This Christmas Pitlochry Festival Theatre and Prime Theatre present a Sound Stage festive premiere of audio play Donald and Benoit, based on a children’s book created by legendary Scottish writer John Patrick Byrne, and adapted by the award-winning lighting designer Jeanine Byrne.
For the uninitiated Sound Stage is an innovative audio-digital venture offering audiences a unique and engrossing online theatre experience of new plays from the best in British theatre. They are works that in the future Pitlochry hope to convert for the stage.
Jeanine Byrne is best known for her lighting design, but her second cancer diagnosis means she dedicates all her spare energy to making work, including this family friendly adaptation of Benoit and Donald, which is available on Sound Stage from 17-19 December.
Our features Editor Paul Clarke had a candid chat with Jeanine who talked about how she adapted a much-loved book and the challenges of working through illness.
So, what’s the story?
It’s the story of a boy called Benoit and his father who has bought a boat called Mystic Isle. He’s trying to catch fish for a living, but he’s finding that the seas are a bit fished out, and so he’s going to have to go further afield.
So where does Donald fit in all this?
Benoit’s dad brings home a scrawny little kitchen called Donald he picked up from a passing tramp steamer in order to provide the boy with a pal while he’s away. He goes away, but he doesn’t come back as quickly as he thought, and nobody knows what’s happened to him. The boy and the cat have to survive, and they have many adventures trying to make money to make ends meet.
This piece is an adaptation of your husband John’s book of the same name so has working with him been a tricky process?

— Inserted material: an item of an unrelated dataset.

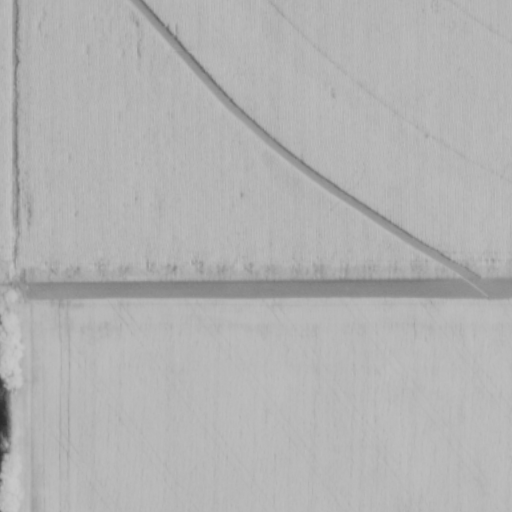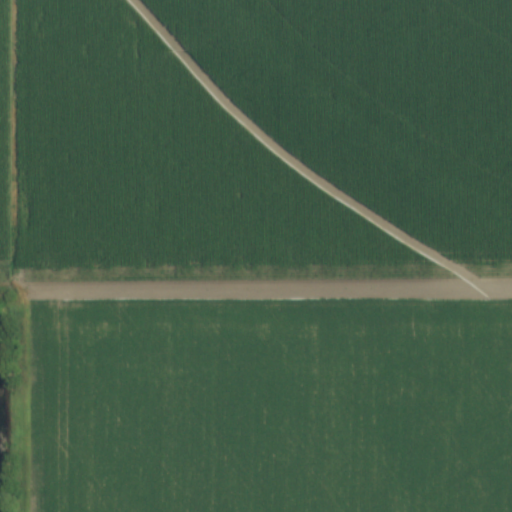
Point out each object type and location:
crop: (264, 252)
road: (275, 287)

I don’t think it is. We met 15 years ago when we were working together and we worked together before then as well, we have always had a very good working, creative relationship. Primarily that was me as a designer, we designed shows together. I think it’s part of our language, and I think also after 15 years you kind of absorb the culture of your partner and all the nuances.

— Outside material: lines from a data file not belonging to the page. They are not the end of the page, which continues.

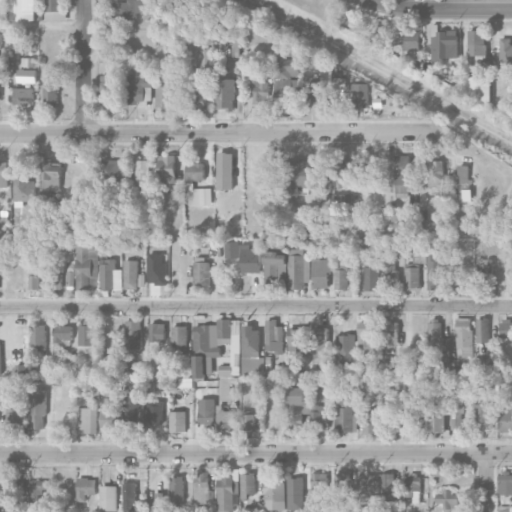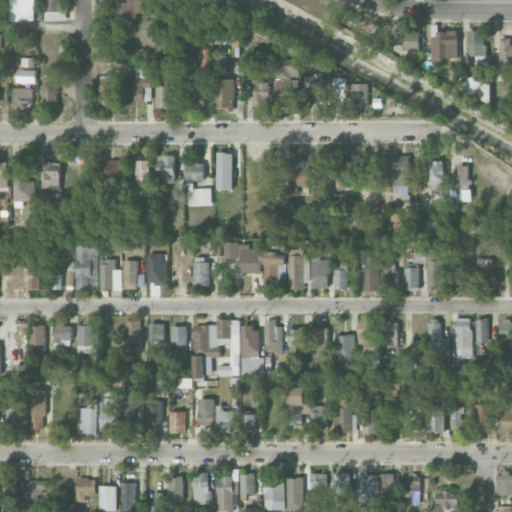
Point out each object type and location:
building: (127, 8)
building: (23, 10)
building: (54, 10)
road: (438, 10)
road: (41, 25)
building: (0, 38)
building: (411, 39)
building: (477, 42)
building: (444, 43)
building: (506, 51)
building: (105, 56)
building: (205, 59)
building: (28, 61)
road: (82, 67)
building: (288, 68)
building: (26, 75)
building: (478, 81)
building: (340, 83)
building: (108, 87)
building: (313, 87)
building: (139, 90)
building: (288, 91)
building: (261, 92)
building: (225, 93)
building: (166, 94)
building: (50, 95)
building: (196, 95)
building: (361, 95)
building: (23, 96)
road: (226, 134)
building: (167, 166)
building: (225, 170)
building: (112, 172)
building: (344, 172)
building: (142, 173)
building: (436, 173)
building: (51, 174)
building: (401, 174)
building: (4, 175)
building: (301, 175)
building: (462, 182)
building: (197, 185)
building: (23, 186)
building: (342, 202)
building: (397, 228)
road: (505, 242)
building: (275, 251)
building: (245, 256)
building: (87, 264)
building: (484, 268)
building: (297, 270)
building: (319, 270)
building: (202, 271)
building: (434, 272)
building: (110, 274)
building: (389, 274)
building: (133, 275)
building: (281, 275)
building: (34, 276)
building: (341, 276)
building: (411, 277)
building: (371, 278)
road: (255, 307)
building: (506, 327)
building: (482, 330)
building: (157, 331)
building: (389, 333)
building: (133, 334)
building: (62, 335)
building: (272, 335)
building: (295, 335)
building: (179, 336)
building: (37, 337)
building: (464, 337)
building: (85, 338)
building: (365, 340)
building: (319, 342)
building: (438, 343)
building: (216, 346)
building: (345, 349)
building: (250, 351)
building: (0, 356)
building: (406, 368)
building: (81, 398)
building: (296, 404)
building: (38, 408)
building: (109, 410)
building: (132, 411)
building: (154, 411)
building: (207, 411)
building: (412, 413)
building: (345, 415)
building: (14, 416)
building: (458, 416)
building: (483, 416)
building: (87, 417)
building: (318, 417)
building: (505, 417)
building: (433, 418)
building: (224, 420)
building: (370, 420)
building: (178, 421)
building: (248, 422)
road: (255, 453)
road: (485, 482)
building: (248, 483)
building: (505, 483)
building: (412, 484)
building: (319, 485)
building: (389, 486)
building: (202, 487)
building: (86, 488)
building: (342, 488)
building: (368, 488)
building: (38, 490)
building: (177, 491)
building: (228, 492)
building: (295, 493)
building: (12, 494)
building: (274, 495)
building: (130, 496)
building: (108, 497)
building: (448, 500)
building: (157, 503)
building: (504, 508)
building: (248, 509)
building: (223, 511)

Maybe having the creator of the source material so close to home can be helpful?
In a way I could hear John in my head, obviously I had the book in front of me, and I had John in my head as well as I wrote. It wasn’t trying to sound like him, I certainly didn’t write it in a vernacular as John does because that would just be kind of really false and ridiculous.
How have you found your voice in this process?
I feel like it’s partly obviously my own voice, but a lot of it is John because that’s who I’m with and who I’m married to, and that’s who wrote the book. The way we did it was that I would write a few scenes and say John have you got a wee minute to come and read this with me and listen. We would read it together, have a bit of a laugh and discussion and then I would do another draft.
Now, the book grew out of John keeping his twins Xavier and Honor, amused when they were wee.
It started really because as parents do, he was making up stories to tell them at night, so basically, he created the characters, and then told them different tales. Finally, that kind of emerged into stories that he wrote out and then in 2011 was published as a book.
You are well known as an award lighting designer, but a cancer diagnosis led you into focusing on writing?
That changed everything, so that was 2019 I was diagnosed with primary breast cancer and started really heavy-duty treatment straight away, so that put an end to me working. It basically meant that I had a lot more time and I’d had an idea for a theatre piece for quite a long time, not this one a different one, and I just thought well do you know what I’m just going to sit and write it. It was something that I could do while feeling really rubbish with the chemotherapy, so I’ve written three different pieces over the last couple of years.
And you’re had a more recent diagnosis but continued working on this piece.
Now I have a diagnosis of secondary breast cancer which means that obviously you have to be on treatment all the time really. The drugs I take now are not quite as horrible, thank goodness, but I do get pretty tired, and I feel pretty sick a lot of the time. Basically, I’m not working as much, not able to do as much as I did, but in another way that’s kind of opened up a new creativity for me. I’ve had time to sit and write, to think about things and live my life slightly differently, so I wouldn’t say it’s completely negative. Obviously, you wish it was different as well, but you can see the positive as well.
I often think that festive shows really remind us of the good things in life and that despite all the problems we face coming together around a theatre piece in whatever format can give us comfort.
I think it’s also about finding the joy in life, and a sense of community and friendship and love, and all of those things. I think those things have become really important, and certainly through my diagnosis it has definitely brought John and I closer, and other members of the family. I think we’ve all learnt a little bit of that from the COVID situation as well.
Pitlochry is in the middle of a big refurb, and I know you hope to put these two pals onstage next year, so this piece is essentially being presented as a radio play.
I think it’s a really interesting process, especially for John and I as writers, because I wrote it as a stage play and then I had to rewrite it as audio. You must think if I’m listening to this, is it clear what’s going on? How do I vocalise that? You can’t just rely on a visual image. I’m really looking to the point where the visual images can be layered in, I’m also fascinated to see how after Sound Stage how much reworking I will decide it needs.